Man kommt zwar schnell ins Spiel, Tiefgang gibts aber nicht. Nächster bitte...
Nachdem die finnische Spiele-Schmiede Nitro Games in der Vergangenheit mit Titeln wie East India Company oder auch Raven's Cry versucht hat, uns von ihren Qualitäten als Entwickler zu überzeugen, steht nun ihr neuestes Werk in den Händlerregalen. Erneut verschlägt es den geneigten Spieler in das Echtzeit-Strategie Genre, welches sich bei PC-Spielern großer Beliebtheit erfreut. Den eher mäßigen Bewertungen der Vorgänger trotzend, versuchen die Macher uns mit Commander: Conquest of the Americas dahingehend eines Besseren zu belehren, dass sie ihre Hausaufgaben gemacht und sich gesteigert haben. Doch ob ihnen das wirklich geglückt ist?
Das Ei des Kolumbus
Commander: Conquest of the Americas
Nach der Entdeckung Amerikas versuchten viele europäische Großmächte das neu erschlossene Land für sich zu beanspruchen. Jeder wollte das möglichst größte Stück des Kuchens auf seinen Teller schaufeln, was in unzähligen Schlachten zu Lande und zu Wasser ausartete. Doch leider darf die interessierte Spielerschar diese Schlachten nur zu Wasser austragen, da es die Entwickler nicht ganz so genau mit den geschichtlichen Hintergründen genommen haben. Viele wird es natürlich sehr freuen, dass man sich auch ohne Geschichtsstudium im Spiel zu Recht findet. Aber leider hat dieser Umstand auch seine Schattenseiten, denn die Möglichkeiten welche einem im Spiel geboten werden sind eher beschränkt. Zwar sind die Seeschlachten sehr ansehnlich in Szene gesetzt, doch fehlt es dem Titel an Tiefgang und Balancing.
Drängen der Anderen
Commander: Conquest of the Americas
Nachdem man sich für eine der sechs zur Verfügung stehenden Fraktionen entschieden hat, eine Entscheidung die kaum Einfluss auf den Spielverlauf mit sich führt, steht man schon vor den ersten Problemen. Zwar zeigt sich der Einstieg ins Spielgeschehen recht leicht, aber leider auch sehr frustrierend. Ständig steht man vor dem Problem der Geldknappheit, welchem man Hauptsächlich nur durch den Handel mit diversen Gütern entgegenwirken kann. Klingt einfach in der Theorie, doch in der Praxis gestaltet sich das ganze sehr mühselig, zumindest am Anfang. Im Kampagnen-Spiel werden ständig neue Forderungen gestellt, denen man nachkommen sollte, ansonsten steht man vor dem spielerischen Aus. Kaum hat man das Bauprojekt abgeschlossen, fordern die Berater eine neue Investition, die mit sehr hohen laufenden Kosten zu Buche schlägt und das möchte natürlich finanziert werden. Leider sind die Mittel zur Geldgewinnung - wie erwähnt - sehr gering, da das Thema Forschung und Erfindungen seitens der Entwickler völlig unangetastet geblieben ist.

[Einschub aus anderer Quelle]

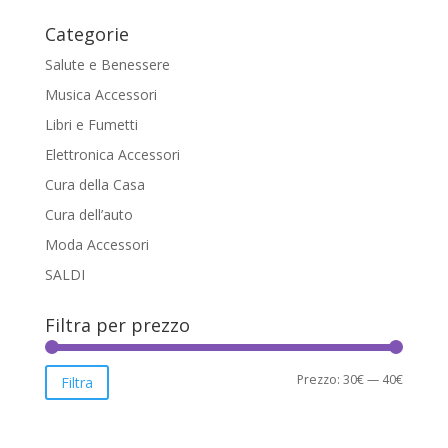
Categorie
Salute e Benessere
Musica Accessori
Libri e Fumetti
Elettronica Accessori
Cura della Casa
Cura dell’auto
Moda Accessori
SALDI
Filtra per prezzo
Prezzo
Prezzo
Prezzo:
30€
—
40€
Filtra
Min
Max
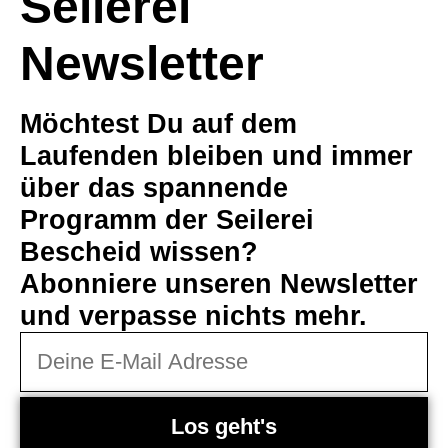
Seilerei
Newsletter
Möchtest Du auf dem
Laufenden bleiben und immer
über das spannende
Programm der Seilerei
Bescheid wissen?
Abonniere unseren Newsletter
und verpasse nichts mehr.
Los geht's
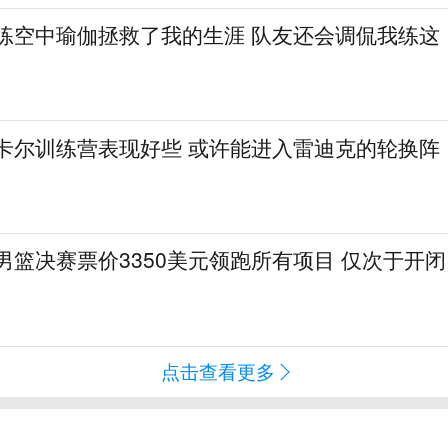
：练空中瑜伽拯救了我的生涯 队友还会调侃我练这
·卡尔训练营表现好些 或许能进入雷迪克的轮换阵
会男篮决赛票价3350美元领跑所有项目 仅次于开闭
点击查看更多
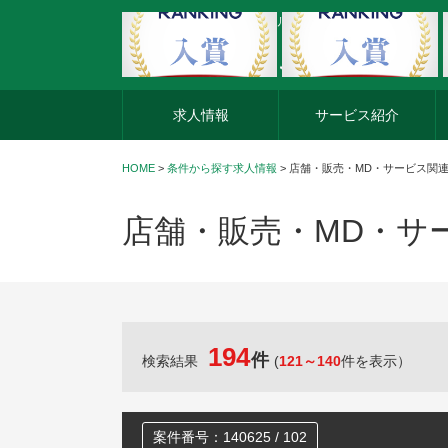
外資系企業の転職・キャリア転職ならアージスジャパン
求人情報
サービス紹介
HOME
>
条件から探す求人情報
> 店舗・販売・MD・サービス関
店舗・販売・MD・サ
194
件
検索結果
(
121～140
件を表示）
案件番号：140625 / 102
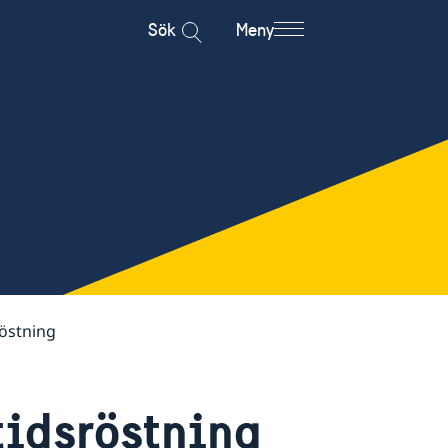
Sök
Meny
röstning
tidsröstning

Commander: Conquest of the Americas
Neben dem Versuch möglichst schnell an sehr viel Geld zu kommen, darf natürlich auch das Bilden von Kolonien auf den neuen Landstrichen nicht fehlen. Dieser Punkt gestaltet sich aber sehr einfach im Spiel, da es sehr viele ausreisewillige Siedler gibt, die nur darauf warten von euch in die neue Welt geschippert zu werden. Das ist auch gut so, denn selbst wenn ein neues Gebiet erschlossen wurde und die Zufriedenheit der Einwohner einen sehr guten Wert aufweist, steht man vor dem Problem dass es keine Fortpflanzung gibt. Man muss ständig dafür sorgen dass man genügend Auswanderwillige zur Verfügung hat. Aber auch hier gilt wieder, ohne Moos nix los. Zwar ist die Einwohnerzahl sehr wichtig, doch die alleine reicht nicht aus. Es müssen Häuser gebaut werden, Produktionsstätten erschaffen werden und auch das Militär sollte man nicht vernachlässigen. Somit steht man - schon wieder - vor dem Problem der Geldknappheit; Es sei denn man durchschaut das am Endo doch eher einfach gestrickte Handelssystem! Mit der richtigen Taktik kann man sehr viel Geld anhäufen und das Spiel deutlich einfacher gestalten; Aber dadurch wird es auch erst recht sehr langweilig, denn die Vorgaben der Kampagne lassen sich mit dem so vorhandenen nötigen Kleingeld ohne Probleme erfüllen, und stellen absolut keine Herausforderung mehr dar.